You'll notice the phrase daddy issues peppered throughout this learning guide. There are quite a few patriarchs in this novel—Cyrus, Adam, and Samuel—and in each case these characters stand in as god-like figures for their children. Now you might be wondering, "Wait, if a lot of this story is about Cain and Abel, isn't Adam their dad?" Yes, dear reader, he is; but in the biblical story of Cain and Abel, the real disapproving father figure is God.
God, both in the biblical Cain and Abel tale and in East of Eden, is like the ultimate authoritarian dad. He's scary, you don't want to make him angry, and you wish he would just give you a hug but he's never going to. We definitely see that in the Cyrus-Charles and Adam-Cal relationships (i.e. the God-Cain relationships).

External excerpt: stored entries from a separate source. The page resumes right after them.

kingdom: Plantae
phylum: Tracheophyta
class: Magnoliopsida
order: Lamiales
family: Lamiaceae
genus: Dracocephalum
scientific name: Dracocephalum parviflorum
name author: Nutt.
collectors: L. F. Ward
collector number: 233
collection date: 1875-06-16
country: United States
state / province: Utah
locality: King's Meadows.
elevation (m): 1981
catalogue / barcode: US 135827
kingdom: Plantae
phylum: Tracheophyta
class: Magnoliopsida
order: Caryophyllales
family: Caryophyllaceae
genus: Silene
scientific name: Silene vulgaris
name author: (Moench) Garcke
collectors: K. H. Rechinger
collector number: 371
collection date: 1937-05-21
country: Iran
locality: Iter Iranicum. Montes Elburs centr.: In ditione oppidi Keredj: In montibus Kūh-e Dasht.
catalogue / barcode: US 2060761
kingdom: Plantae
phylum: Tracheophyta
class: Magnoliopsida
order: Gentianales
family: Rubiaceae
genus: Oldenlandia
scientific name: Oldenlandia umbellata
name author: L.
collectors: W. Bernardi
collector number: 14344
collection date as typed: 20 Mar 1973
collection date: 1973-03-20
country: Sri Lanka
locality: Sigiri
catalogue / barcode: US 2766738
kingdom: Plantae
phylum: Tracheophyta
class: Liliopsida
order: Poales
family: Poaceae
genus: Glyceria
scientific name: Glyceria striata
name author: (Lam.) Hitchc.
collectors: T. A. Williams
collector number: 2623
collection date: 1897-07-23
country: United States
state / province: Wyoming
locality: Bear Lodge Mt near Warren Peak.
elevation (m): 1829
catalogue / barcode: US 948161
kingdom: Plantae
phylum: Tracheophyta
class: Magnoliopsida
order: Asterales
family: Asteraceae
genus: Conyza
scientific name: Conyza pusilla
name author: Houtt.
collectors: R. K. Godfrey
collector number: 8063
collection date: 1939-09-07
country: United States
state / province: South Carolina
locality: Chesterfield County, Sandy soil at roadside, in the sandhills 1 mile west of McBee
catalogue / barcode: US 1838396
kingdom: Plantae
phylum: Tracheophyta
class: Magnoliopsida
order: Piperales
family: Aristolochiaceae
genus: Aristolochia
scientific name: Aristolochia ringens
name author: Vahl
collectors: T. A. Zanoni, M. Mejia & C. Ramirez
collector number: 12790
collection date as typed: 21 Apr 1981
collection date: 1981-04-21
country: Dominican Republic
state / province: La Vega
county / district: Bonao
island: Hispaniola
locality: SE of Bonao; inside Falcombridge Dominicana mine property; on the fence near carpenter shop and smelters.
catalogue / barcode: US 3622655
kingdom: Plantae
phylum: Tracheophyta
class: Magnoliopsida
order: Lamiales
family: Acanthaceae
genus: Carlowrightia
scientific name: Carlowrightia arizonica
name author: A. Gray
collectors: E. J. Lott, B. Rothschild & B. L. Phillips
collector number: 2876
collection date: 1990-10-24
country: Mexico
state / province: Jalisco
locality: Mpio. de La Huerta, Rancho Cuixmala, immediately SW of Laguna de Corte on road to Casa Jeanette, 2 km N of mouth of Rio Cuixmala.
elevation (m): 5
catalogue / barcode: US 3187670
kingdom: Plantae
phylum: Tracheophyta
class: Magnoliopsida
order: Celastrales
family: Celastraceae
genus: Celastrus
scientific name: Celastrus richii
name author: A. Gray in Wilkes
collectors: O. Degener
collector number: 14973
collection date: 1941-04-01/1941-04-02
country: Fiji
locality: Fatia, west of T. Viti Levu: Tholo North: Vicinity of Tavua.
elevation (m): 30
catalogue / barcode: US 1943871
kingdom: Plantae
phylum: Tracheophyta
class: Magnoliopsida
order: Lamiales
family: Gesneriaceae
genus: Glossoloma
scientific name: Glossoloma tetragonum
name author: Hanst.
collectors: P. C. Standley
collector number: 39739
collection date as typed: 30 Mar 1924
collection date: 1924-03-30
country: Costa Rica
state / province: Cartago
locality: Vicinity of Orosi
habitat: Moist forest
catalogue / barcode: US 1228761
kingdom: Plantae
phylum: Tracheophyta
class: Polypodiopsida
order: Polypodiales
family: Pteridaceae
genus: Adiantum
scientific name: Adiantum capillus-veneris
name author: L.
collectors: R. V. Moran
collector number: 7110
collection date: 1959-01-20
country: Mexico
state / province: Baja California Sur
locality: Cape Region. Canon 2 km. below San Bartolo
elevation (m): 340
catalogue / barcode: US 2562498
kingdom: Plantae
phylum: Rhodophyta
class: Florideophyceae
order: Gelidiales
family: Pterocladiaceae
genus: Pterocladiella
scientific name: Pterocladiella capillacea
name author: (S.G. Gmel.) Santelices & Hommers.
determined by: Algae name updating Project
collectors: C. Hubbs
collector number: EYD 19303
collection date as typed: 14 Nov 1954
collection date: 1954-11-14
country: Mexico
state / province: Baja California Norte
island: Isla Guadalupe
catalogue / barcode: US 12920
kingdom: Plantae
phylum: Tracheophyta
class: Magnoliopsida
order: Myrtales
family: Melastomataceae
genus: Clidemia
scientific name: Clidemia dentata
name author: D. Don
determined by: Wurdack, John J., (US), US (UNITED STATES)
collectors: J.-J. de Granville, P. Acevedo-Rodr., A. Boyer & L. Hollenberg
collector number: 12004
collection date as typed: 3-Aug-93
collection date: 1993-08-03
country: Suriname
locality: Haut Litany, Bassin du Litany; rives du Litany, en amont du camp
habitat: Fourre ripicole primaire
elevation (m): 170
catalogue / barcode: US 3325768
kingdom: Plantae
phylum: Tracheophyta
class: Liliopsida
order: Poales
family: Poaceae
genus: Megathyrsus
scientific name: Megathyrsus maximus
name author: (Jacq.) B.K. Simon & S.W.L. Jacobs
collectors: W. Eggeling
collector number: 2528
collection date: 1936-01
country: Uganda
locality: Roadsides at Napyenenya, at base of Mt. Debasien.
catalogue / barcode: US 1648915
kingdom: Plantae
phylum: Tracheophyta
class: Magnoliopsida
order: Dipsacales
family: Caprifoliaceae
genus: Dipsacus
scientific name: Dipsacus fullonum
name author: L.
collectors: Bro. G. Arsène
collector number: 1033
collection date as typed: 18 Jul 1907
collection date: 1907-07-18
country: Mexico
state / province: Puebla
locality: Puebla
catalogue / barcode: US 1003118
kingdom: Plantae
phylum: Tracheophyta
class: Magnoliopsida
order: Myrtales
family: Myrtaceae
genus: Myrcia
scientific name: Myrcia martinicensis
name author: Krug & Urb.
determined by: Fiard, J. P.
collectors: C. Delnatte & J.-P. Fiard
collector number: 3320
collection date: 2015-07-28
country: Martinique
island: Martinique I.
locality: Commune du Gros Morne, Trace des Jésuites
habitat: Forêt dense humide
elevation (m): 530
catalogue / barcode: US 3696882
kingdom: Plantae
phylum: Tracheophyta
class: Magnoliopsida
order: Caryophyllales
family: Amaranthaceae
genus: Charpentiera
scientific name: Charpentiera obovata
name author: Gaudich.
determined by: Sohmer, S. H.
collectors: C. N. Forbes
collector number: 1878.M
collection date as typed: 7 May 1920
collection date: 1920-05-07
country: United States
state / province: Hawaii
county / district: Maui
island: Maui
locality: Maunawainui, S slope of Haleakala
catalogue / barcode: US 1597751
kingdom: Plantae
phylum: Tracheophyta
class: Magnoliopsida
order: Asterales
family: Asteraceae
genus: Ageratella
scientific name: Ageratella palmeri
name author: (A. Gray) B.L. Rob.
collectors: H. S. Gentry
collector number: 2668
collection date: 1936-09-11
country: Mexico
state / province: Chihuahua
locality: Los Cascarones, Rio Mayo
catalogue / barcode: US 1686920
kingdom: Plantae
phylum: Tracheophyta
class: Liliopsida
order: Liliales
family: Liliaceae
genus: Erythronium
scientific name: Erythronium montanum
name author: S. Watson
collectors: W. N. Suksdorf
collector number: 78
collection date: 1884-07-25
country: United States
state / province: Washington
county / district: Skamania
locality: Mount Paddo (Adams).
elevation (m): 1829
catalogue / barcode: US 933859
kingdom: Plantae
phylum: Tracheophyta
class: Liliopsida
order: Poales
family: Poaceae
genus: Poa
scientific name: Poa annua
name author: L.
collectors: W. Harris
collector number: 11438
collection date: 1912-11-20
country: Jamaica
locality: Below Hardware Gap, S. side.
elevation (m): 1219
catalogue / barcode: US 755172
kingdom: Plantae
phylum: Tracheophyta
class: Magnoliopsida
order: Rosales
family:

But God has his favorites too: he likes the people who give him nice things, like lamb kebob or puppies or the pride of having a kid in college. It's pretty arbitrary what God/God's stand-in likes and what he doesn't like; we mean, fifteen thousand dollars seems to be a pretty nice gift as far as gifts go, but Adam just doesn't feel it.
With Samuel things are a bit different. He's less like the God of the Hebrew Bible and more like one of the patriarchs, like Abraham, or a leader like (hey, why not?) Samuel. In fact, patriarch is exactly the word that Steinbeck uses to describe him:
Adam saw a big man, bearded like a patriarch, his graying hair stirring in the air like thistledown. (13.3.33)
Hm, a big, bearded, biblical patriarch with lots of children who go off and do various impressive and not-so-impressive things. Sounds a lot like the Israelites to us. So Samuel is less of a picky, imposing deity-dad and more of a grand paternal figure spawning generations of Hamiltons.